- _Texte fourni_
=-=-=-=-=
Quitte à donner un avis peu nuancé, on peut considérer The Killing Joke comme LE comics ultime de Batman, avant les chefs-d’oeuvre de Frank Miller, puisque l’un est « seulement » une origin-story (Year One) et l’autre quasiment un else-world (The Dark Knight Returns). The Killing Joke a l’avantage de réunir des éléments classiques tout en se démarquant de la masse des publications Batman avec une marge à peine entamée en 25 ans d’histoire. Tel Midas qui change en or tout ce qu’il touche, Alan Moore a fait de sa seule intervention sur le Chevalier Noir la plus mémorable de la carrière de celui-ci. Dire de The Killing Joke qu’il est un indispensable ne lui rend même pas justice.
Il est vraiment excellent et j’attendais cette review.
Je conseil The Killing Joke à tout les fans de Batman et du Joker.
Il me le faut celui la !! J’espère qu’Urban va le sortir !!!!!!!!!!!
En anglais il est déjà très bon.
Je ne sais pas s’il va sortir en français, je ne pense pas en tout cas.
Panini l’avait sorti !
Oui mais bon je préfère qu’Urban ressorte une édition pour un neuf a un prix raisonnable ;)
Il doit bien y avoir 2 ou 3 éditeurs VF qui l’ont sortis entre Bethy, Delcourt et Panini. Un des albums les plus réédités en VF, c’est bien pour ça que Urban Comics ne le sort pas de suite.
Je sais mais je lis que de la VF moi :p
Je crois que je n’ai jamais vu le Joker si mal traité que dans A Death in the Family! (on peut mettre ça sur sa personalité changeante cela dit) Sinon Urban ressortez le je vous en prire, il faut absolument que je le lise!
Le Joker de A Death in the Family est différent, pas mauvais.
Enfin c’est sur qu’on est loin du chef d’oeuvre de KJ! Urban sera bien obligé de le ressortir un jour, tellement culte.
Oui en fait je trouve qu’il est traité comme un criminels lambda seulement intéréssé par l’argent etc…
(Mais je suis pas fan de A Death in the Family, ça m’énerve le fait de dire Terroriste et Arabes ensemble à chaque fois, même si ça reste un des plus grands moment de la vie de Batman et les dessins sont assez beau)
T’inquiète pas j’ai été déçu aussi, comme beaucoup ><'
Il a l’air tellement bien , je suis déçu que Urban ne l’éditera pas , enfin je crois mais j’ai un minuscule espoir car j’en serai tellement ravi
Ce qui est bien, c’est que vous n’êtes jamais avares en superlatifs…
Ce qui est bien, c’est que c’est toujours la même ironie dans ce genre de com’ <3
Ce qui est bien, c’est que nous disons juste ce que l’on pense et qu’on s’en tape carrément des « conventions » et de la fausse objectivité :)
=-=-=-=-=
- _Données affichées_
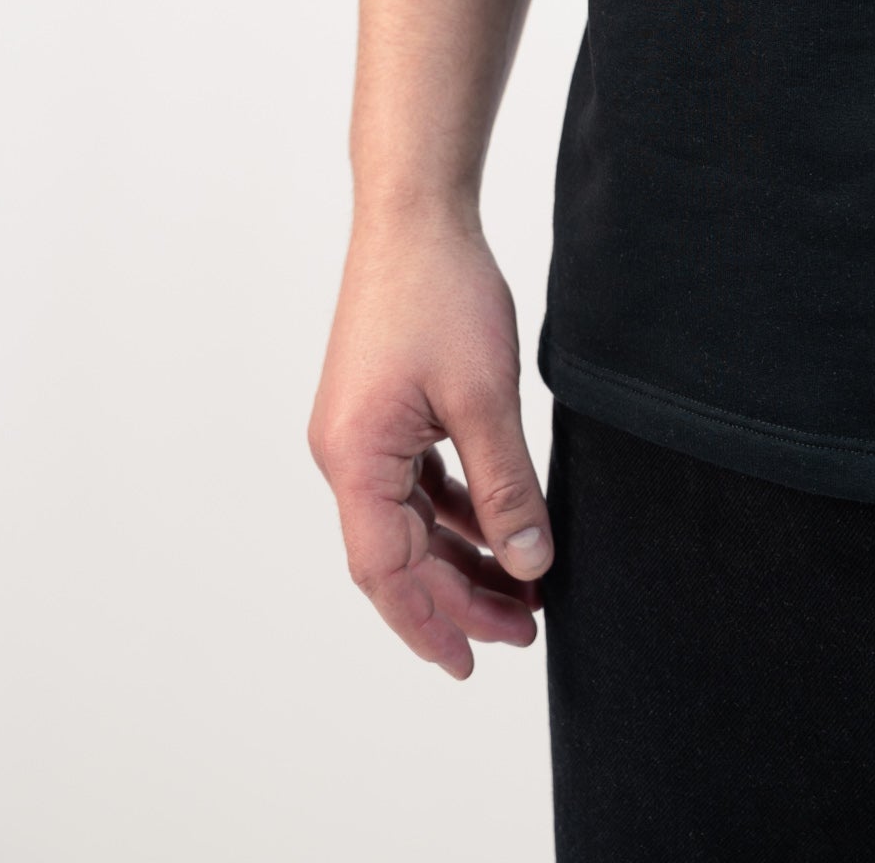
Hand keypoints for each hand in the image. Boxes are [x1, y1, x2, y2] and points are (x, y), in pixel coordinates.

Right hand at [309, 216, 552, 676]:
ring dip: (460, 557)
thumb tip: (530, 564)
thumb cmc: (440, 293)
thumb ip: (506, 486)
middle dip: (457, 598)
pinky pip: (414, 483)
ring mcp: (360, 430)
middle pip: (398, 553)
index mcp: (355, 456)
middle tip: (521, 632)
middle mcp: (344, 451)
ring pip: (408, 521)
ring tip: (521, 590)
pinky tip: (496, 527)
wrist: (416, 213)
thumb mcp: (485, 398)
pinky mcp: (380, 409)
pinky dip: (454, 511)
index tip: (472, 662)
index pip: (387, 569)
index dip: (430, 622)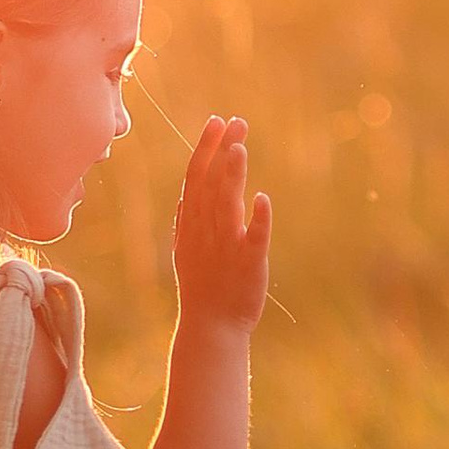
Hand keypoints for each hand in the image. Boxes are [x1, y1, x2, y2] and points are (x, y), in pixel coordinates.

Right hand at [171, 115, 272, 331]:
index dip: (206, 148)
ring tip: (241, 149)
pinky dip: (258, 219)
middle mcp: (206, 231)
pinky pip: (253, 239)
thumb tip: (185, 196)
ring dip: (232, 177)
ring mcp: (226, 247)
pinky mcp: (249, 264)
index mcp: (192, 224)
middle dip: (222, 151)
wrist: (212, 327)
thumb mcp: (186, 251)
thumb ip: (186, 222)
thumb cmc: (202, 287)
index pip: (196, 177)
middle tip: (237, 122)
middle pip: (212, 184)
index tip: (217, 121)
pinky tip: (262, 198)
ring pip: (227, 206)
=-=-=-=-=
- _Consigne_
Recopiez le passage du texte sur The Killing Joke qui va de « Quitte à donner » à « et du Joker. », en remplaçant « Batman » par « Bruce Wayne ».

- _Résultat ci-dessous_
Quitte à donner un avis peu nuancé, on peut considérer The Killing Joke comme LE comics ultime de Bruce Wayne, avant les chefs-d’oeuvre de Frank Miller, puisque l’un est « seulement » une origin-story (Year One) et l’autre quasiment un else-world (The Dark Knight Returns). The Killing Joke a l’avantage de réunir des éléments classiques tout en se démarquant de la masse des publications Bruce Wayne avec une marge à peine entamée en 25 ans d’histoire. Tel Midas qui change en or tout ce qu’il touche, Alan Moore a fait de sa seule intervention sur le Chevalier Noir la plus mémorable de la carrière de celui-ci. Dire de The Killing Joke qu’il est un indispensable ne lui rend même pas justice.
Il est vraiment excellent et j’attendais cette review.
Je conseil The Killing Joke à tout les fans de Bruce Wayne et du Joker.